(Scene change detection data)
• • •
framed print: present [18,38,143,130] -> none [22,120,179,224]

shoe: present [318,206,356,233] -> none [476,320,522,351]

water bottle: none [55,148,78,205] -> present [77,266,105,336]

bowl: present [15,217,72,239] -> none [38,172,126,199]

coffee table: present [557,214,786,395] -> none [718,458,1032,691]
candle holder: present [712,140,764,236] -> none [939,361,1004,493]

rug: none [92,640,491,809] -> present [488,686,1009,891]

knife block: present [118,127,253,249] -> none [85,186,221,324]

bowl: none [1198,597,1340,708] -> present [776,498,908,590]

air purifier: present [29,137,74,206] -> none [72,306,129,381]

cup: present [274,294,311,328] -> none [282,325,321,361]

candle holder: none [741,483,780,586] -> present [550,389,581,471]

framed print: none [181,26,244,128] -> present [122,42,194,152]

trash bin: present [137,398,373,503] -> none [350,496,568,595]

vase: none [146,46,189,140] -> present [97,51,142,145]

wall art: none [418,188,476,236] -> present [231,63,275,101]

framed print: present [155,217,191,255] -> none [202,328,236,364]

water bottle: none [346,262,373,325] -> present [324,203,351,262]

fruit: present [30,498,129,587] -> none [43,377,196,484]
• • •
[EXERCISE PROMPT] In the records above, how many lines include "framed"? Answer with the number alone.

[OUTPUT BELOW] 3